India made it clear to the Chinese side both through diplomatic and military channels that China was, by such actions, attempting to unilaterally alter the status quo. It was categorically conveyed that this was unacceptable.

Given the growing friction along the LAC, the senior commanders of the two sides, in a meeting on June 6, 2020, agreed on a process of disengagement that involved reciprocal actions. Both sides also agreed to respect and abide by the LAC and not undertake any activity to alter the status quo. However, in violation of this, the Chinese side created a violent face-off on June 15, 2020, in Galwan.

The Indian response was calculative and assertive, and the strength and resilience of the Indian Armed Forces were visible by their occupying dominating strategic heights, both in the Chushul Sub-Sector—south of the Pangong Tso—and in the north of the lake—thus strengthening India’s position to negotiate and diffuse the prevailing tension. Further, this has led to a rebalancing of forces.

Conclusion

Four years after the night of savagery, relations remain strained, and troops remain deployed in a tense standoff as the main issue regarding Chinese intrusions into territory under Indian control is yet to be resolved but also because the fallout of mutual suspicion is creating new cycles of tension.

Military and diplomatic talks at the Corps Commander level have been going on over the past four years. The talks have led to the disengagement of troops from some ‘friction points’, but mutual suspicions continue to run deep.

These negotiations have yielded some results, such as disengagement at five friction points–the Pangong Tso’s North and South banks, Patrolling Points 15 and 17A at the Gogra-Hot Springs area, and Galwan. However, the standoffs in critical areas, including the Depsang Plains and Demchok in Eastern Ladakh, remain unresolved. China is unwilling to discuss these two areas, claiming that these are “legacy issues” as they predate April 2020 and therefore do not come under the ambit of the current talks.

Further, the two armies have not reduced their troop presence at the LAC, which has been built up even during the freezing winter months. The deployment of heavy weaponry and equipment has also seen significant inductions in the region.
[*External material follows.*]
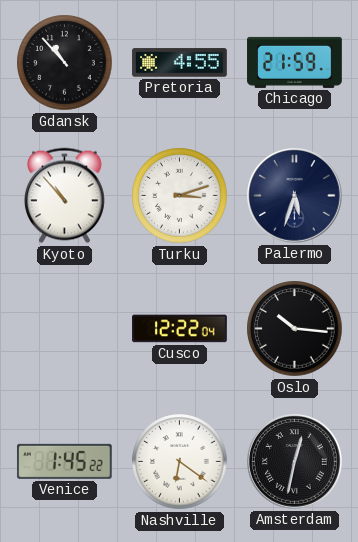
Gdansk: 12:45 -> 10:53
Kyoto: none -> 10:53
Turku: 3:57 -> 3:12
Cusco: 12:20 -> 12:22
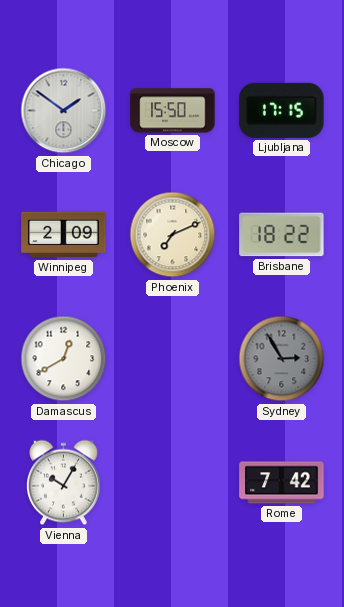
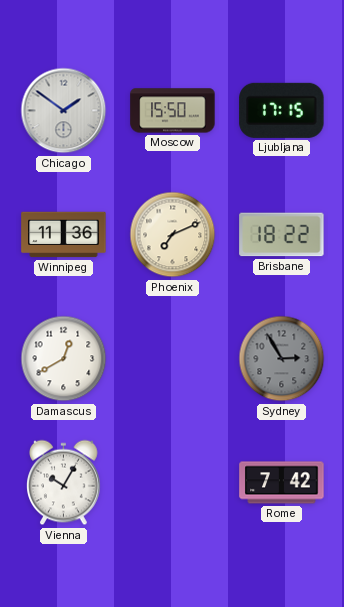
Winnipeg: 2:09 -> 11:36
In addition, land and air connectivity infrastructure is being improved along the entire LAC.

To quote Lieutenant General Rakesh Sharma (Retd), a former Corps Commander in Eastern Ladakh, “The Chinese now know that post-Galwan they have to fight for each and every inch of land, unlike in the past when they would salami slice our territory.” He goes on to say, “The border has changed from benign to active, where both nations have deployed a considerable amount of manpower and equipment.”

The External Affairs Minister Jaishankar recently said, “India responded by counter deployment of forces,” and for four years now, forces have been deployed ahead of the normal base positions at Galwan. “This is a very abnormal deployment along the LAC. Given the tension between the two countries… As Indian citizens, none of us should disregard the security of the country…It is today a challenge”.

There is a huge trust deficit regarding China due to the major standoffs on the LAC. Over the last two decades, with the economic differential continuing to increase between India and China, it may become more aggressive and expansionist on both the continental and maritime domains.

For India, the lesson is clear: Till a resolution on the territorial dispute is resolved, we need to build on our hard power, which is reflected not only in troop strength but also in technology, capability, and operational readiness backed by doctrines and resolve. We cannot afford to lower our vigil.

The author is a retired Major General of the Indian Army. Views expressed in the above piece are personal and solely those of the author. They do not necessarily reflect Firstpost’s views.